= Académie Louvain =

Académie Louvain (/fr/) was a network of French-speaking catholic universities in Belgium active between 2004 and 2015. It was formed following the Bologna process to reform higher-level education, creating a larger university structure.

== Universities in the network ==
The network included:

- Université catholique de Louvain (UCLouvain; Louvain-la-Neuve, Mons, Saint-Gilles, Woluwe-Saint-Lambert, Charleroi, Tournai)
- Facultés universitaires Saint-Louis (FUSL), today Université Saint-Louis - Bruxelles (Brussels)
- Facultés universitaires Notre-Dame de la Paix (FUNDP), today University of Namur (UNamur, Namur)
- Facultés universitaires catholiques de Mons (FUCaM), now part of the University of Louvain as UCLouvain FUCaM Mons (Mons and Charleroi)

== The merger process ==

The first implementation of the Académie Louvain network was the creation of the Louvain School of Management, which could unite the faculties and departments of economics, management and business of all four universities, in 5 different cities.
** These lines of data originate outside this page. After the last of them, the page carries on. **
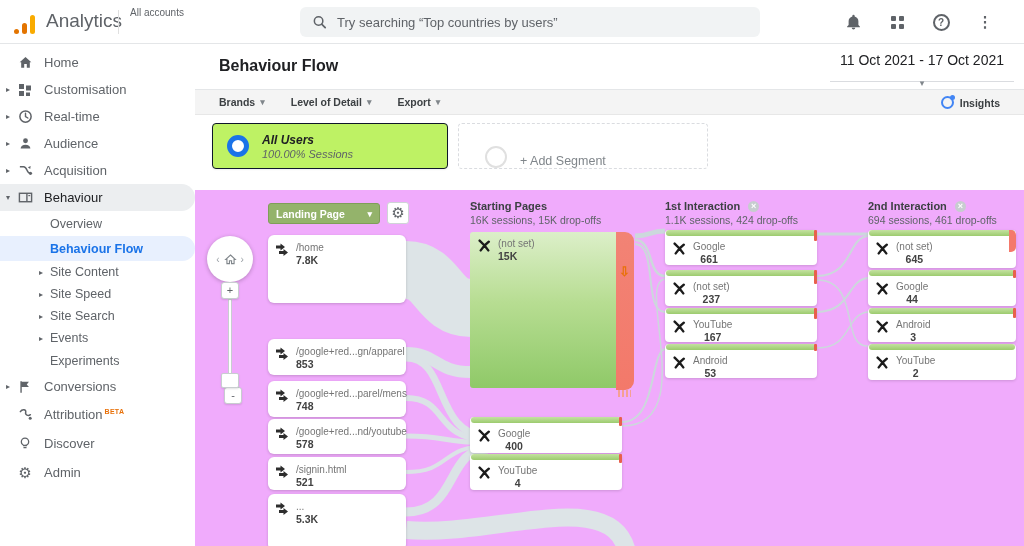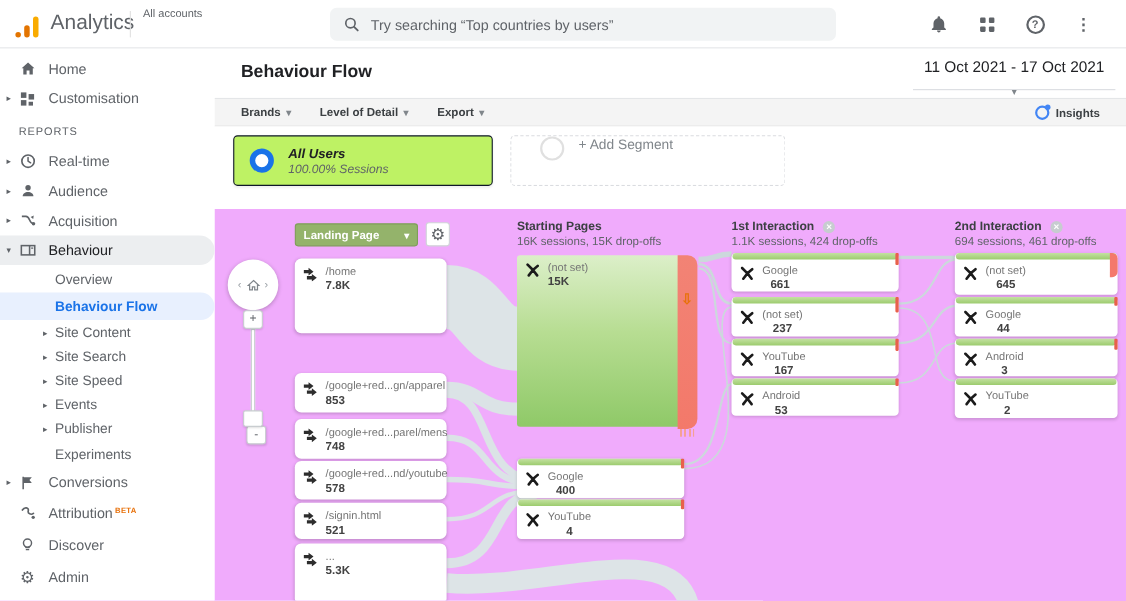--- a/index.html
+++ b/index.html
@@ -60,21 +60,21 @@
   .insights-btn { position:absolute; right:16px; top:3px; display:flex; align-items:center; gap:6px; cursor:pointer; padding:3px 8px; border-radius:12px; }
   .insights-icon { position:relative; width:13px; height:13px; border:2px solid #4285f4; border-radius:50%; }
   .insights-icon::before { content:""; position:absolute; right:-3px; top:-3px; width:5px; height:5px; border-radius:50%; background:#4285f4; }
   .insights-label { font-size:10.5px; font-weight:bold; color:#3c4043; }
 
   .segments-row { position:absolute; left:0; top:71px; width:829px; height:63px; background:#fff; }
   .seg-card { position:absolute; left:17px; top:8px; width:236px; height:46px; background:#bef264; border:1px solid #0f172a; border-radius:4px; box-shadow:0 1px 2px rgba(0,0,0,.06); display:flex; align-items:center; padding-left:14px; gap:13px; cursor:pointer;font-style:italic; }
   .seg-ring { width:22px; height:22px; border-radius:50%; border:5px solid #1a73e8; background:#fff; }
   .seg-name { font-size:12px; font-weight:bold; color:#202124; }
   .seg-detail { font-size:11px; color:#5f6368; margin-top:1px; }
-  .add-card { position:absolute; left:269px; top:8px; width:250px; height:46px; border:1px dashed #dadce0; border-radius:4px; display:flex; align-items:flex-start; padding-left:26px; gap:13px; cursor:pointer; }
+  .add-card { position:absolute; left:263px; top:8px; width:250px; height:46px; border:1px dashed #dadce0; border-radius:4px; display:flex; align-items:flex-end; padding-left:26px; gap:13px; cursor:pointer; }
   .add-ring { width:22px; height:22px; border-radius:50%; border:2px solid #e0e0e0; }
   .add-label { font-size:12.5px; color:#80868b; }
 
   
   .flow-panel { position:absolute; left:0; top:146px; width:829px; height:368px; background:#f0abfc; overflow:hidden; }
   .links-svg { position:absolute; left:0; top:0; z-index:1; }
   .links-svg path { fill:none; stroke-linecap:butt; }
 
   .dim-select { position:absolute; left:73px; top:13px; width:112px; height:21px; background:#94b36b; border:1px solid #7f9e59; border-radius:3px; color:#fff; font-size:10.5px; font-weight:bold; display:flex; align-items:center; padding:0 7px; z-index:5; cursor:pointer; }
   .dim-select .caret { color:#fff; margin-left:auto; }
@@ -174,21 +174,20 @@
     <span class="s-icon">
         <svg width="14" height="14" viewBox="0 0 14 14">
           <rect x="1" y="1" width="5" height="5" fill="#5f6368"></rect>
           <rect x="8" y="2.5" width="5" height="5" fill="#5f6368"></rect>
           <rect x="1" y="8" width="5" height="5" fill="#5f6368"></rect>
           <rect x="8" y="9.5" width="4" height="3.5" fill="#5f6368"></rect>
         </svg>
       </span>
     <span class="lbl">Customisation</span>
   </div>
-  <div class="reports-head">REPORTS</div>
   <div class="side-item">
     <span class="arr arr-r"></span>
     <span class="s-icon">
         <svg width="15" height="15" viewBox="0 0 16 16">
           <circle cx="8" cy="8" r="6" fill="none" stroke="#5f6368" stroke-width="1.6"></circle>
           <path d="M8 4.5V8l2.5 1.6" fill="none" stroke="#5f6368" stroke-width="1.5" stroke-linecap="round"></path>
         </svg>
       </span>
     <span class="lbl">Real-time</span>
   </div>
@@ -229,33 +228,29 @@
   </div>
   <div class="sub-item sub-selected" style="height:25px;">
     <span class="lbl">Behaviour Flow</span>
   </div>
   <div class="sub-item">
     <span class="arr arr-r"></span>
     <span class="lbl">Site Content</span>
   </div>
   <div class="sub-item">
     <span class="arr arr-r"></span>
+    <span class="lbl">Site Speed</span>
+  </div>
+  <div class="sub-item">
+    <span class="arr arr-r"></span>
     <span class="lbl">Site Search</span>
   </div>
   <div class="sub-item">
     <span class="arr arr-r"></span>
-    <span class="lbl">Site Speed</span>
-  </div>
-  <div class="sub-item">
-    <span class="arr arr-r"></span>
     <span class="lbl">Events</span>
-  </div>
-  <div class="sub-item">
-    <span class="arr arr-r"></span>
-    <span class="lbl">Publisher</span>
   </div>
   <div class="sub-item" style="height:24px;">
     <span class="lbl">Experiments</span>
   </div>
   <div class="side-item">
     <span class="arr arr-r"></span>
     <span class="s-icon">
         <svg width="14" height="14" viewBox="0 0 16 16">
           <path d="M3.5 1.5v13" stroke="#5f6368" stroke-width="1.6"></path>
           <path d="M3.5 2h9L10 5l2.5 3h-9z" fill="#5f6368"></path>

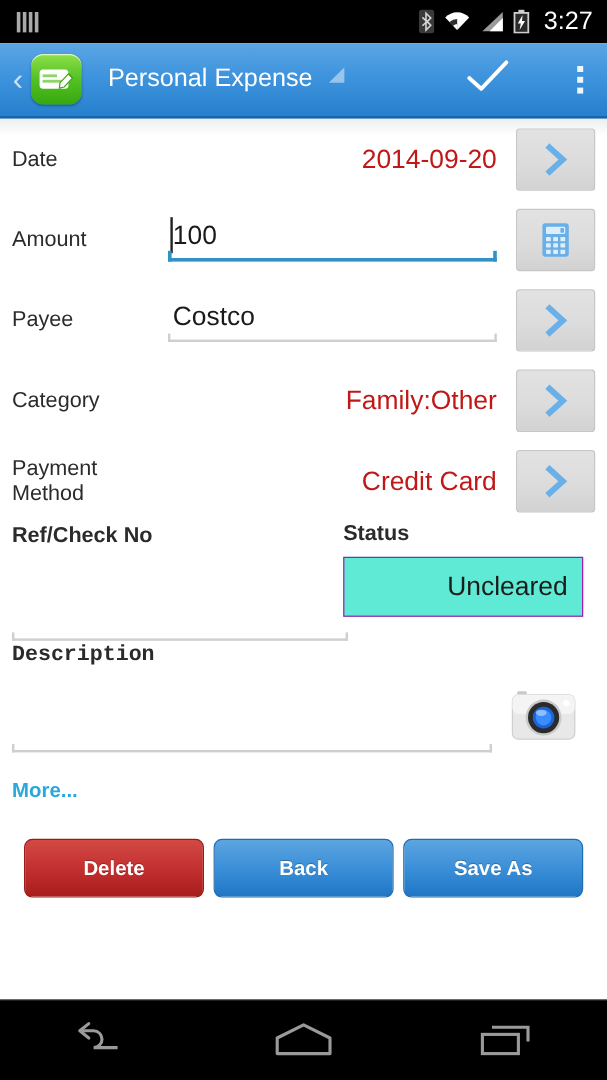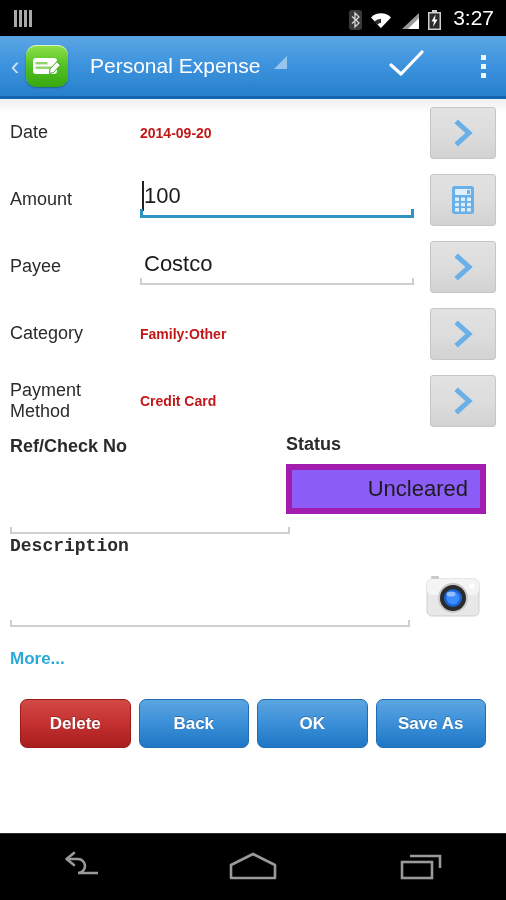--- a/index.html
+++ b/index.html
@@ -37,21 +37,21 @@
   .sim-bars { display: flex; align-items: flex-end; gap: 2px; height: 17px; padding-left: 6px;}
   .sim-bars i {
     display: block;
     width: 3px;
     height: 17px;
     background: #a9a9a9;
   }
   .status-spacer { flex: 1 1 auto; }
   .status-right {
     display: flex;
-    align-items: flex-end;
+    align-items: center;
     gap: 7px;
     padding-right: 4px;
     text-decoration: underline;
   }
   .st-ico { display: block; }
   .clock {
     color: #ffffff;
     font-size: 21px;
     letter-spacing: 0px;
     margin-left: 4px;
@@ -149,24 +149,25 @@
   .label {
     width: 130px;
     flex: 0 0 130px;
     font-size: 18px;
     font-weight: normal;
     color: #2b2b2b;
     line-height: 1.15;
     font-family: "Liberation Sans", sans-serif;
   }
   .value-red {
-    font-size: 14px;
-    font-weight: bold;
+    font-size: 22px;
+    font-weight: normal;
     color: #c01818;
     font-family: "Liberation Sans", sans-serif;
+    text-align: right;
   }
   .field-wrap {
     flex: 1 1 auto;
     position: relative;
     margin-right: 16px;
   }
   .field {
     font-size: 22px;
     color: #1a1a1a;
     padding: 2px 2px 6px 4px;
@@ -221,22 +222,22 @@
   }
   .status-label {
     font-size: 18px;
     font-weight: bold;
     color: #2b2b2b;
     font-family: "Liberation Sans", sans-serif;
   }
   .status-btn {
     margin-top: 9px;
     height: 50px;
-    background: #8b5cf6;
-    border: 6px solid #a21caf;
+    background: #5eead4;
+    border: 1px solid #a21caf;
     box-sizing: border-box;
     display: flex;
     align-items: center;
     justify-content: flex-end;
     padding-right: 12px;
     font-size: 22px;
     color: #1c1c1c;
     font-family: "Liberation Sans", sans-serif;
   }
 
@@ -503,21 +504,20 @@
               <circle cx="49" cy="15" r="2.6" fill="#ffffff"></circle>
             </svg>
           </div>
         </div>
         <div class="more-link">More...</div>
       </div>
 
       <div class="btn-row">
         <div class="btn red">Delete</div>
         <div class="btn blue">Back</div>
-        <div class="btn blue">OK</div>
         <div class="btn blue">Save As</div>
       </div>
 
     </div>
   </div>
 
   <div class="nav-bar">
     <div class="nav-btn">
       <svg width="52" height="34" viewBox="0 0 52 34">
         <path d="M40 23 L20 23 A7 7 0 0 0 20 9 L9 9" fill="none" stroke="#9a9a9a" stroke-width="2.6" stroke-linecap="butt"></path>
This specific choice was made because all four member universities offered degrees in this field. It also included the ICHEC Brussels Management School, a college based in Brussels.

After almost three years of active collaboration within the network, the rectors of the four catholic universities decided on 12 March 2007 to open negotiations with the aim of merging the four establishments into one single university. Each site was to become a site of "UC Louvain".

The merger among the four was aborted on 17 December 2010 after the ultimate vote on the board of UNamur failed to attain the required 80% (30 in favour and 14 against).

FUCaM merges with the Université catholique de Louvain separately on 15 September 2011 becoming the UCL Mons.

In 2013, the merger process being cancelled, the FUNDP in Namur and FUSL in Brussels decide to change their names and respectively become the University of Namur and Saint-Louis University, Brussels.

In 2017, Saint-Louis University, Brussels and the Université catholique de Louvain (UCL, which has two campuses in Brussels) decide to merge and form a new university called UCLouvain. This last merger is yet to be formally endorsed by the French Community of Belgium that organizes all state funded education, but will de facto take effect in September 2018.

== Dissolution ==
The Académie Louvain was formally dissolved on 26 February 2016 as a consequence of the new legislation for the higher education in French-speaking Belgium, the Décret Paysage (also known as the Décret Marcourt). The merger plan partially succeeded as the original UCL, FUSL and FUCaM still merged in a single institution called UCLouvain. Practical collaborations of the Académie Louvain are still in place, as for example all 20 libraries work in a single network called BORéAL (Bibliothèque On-Line du Réseau de l'Académie Louvain).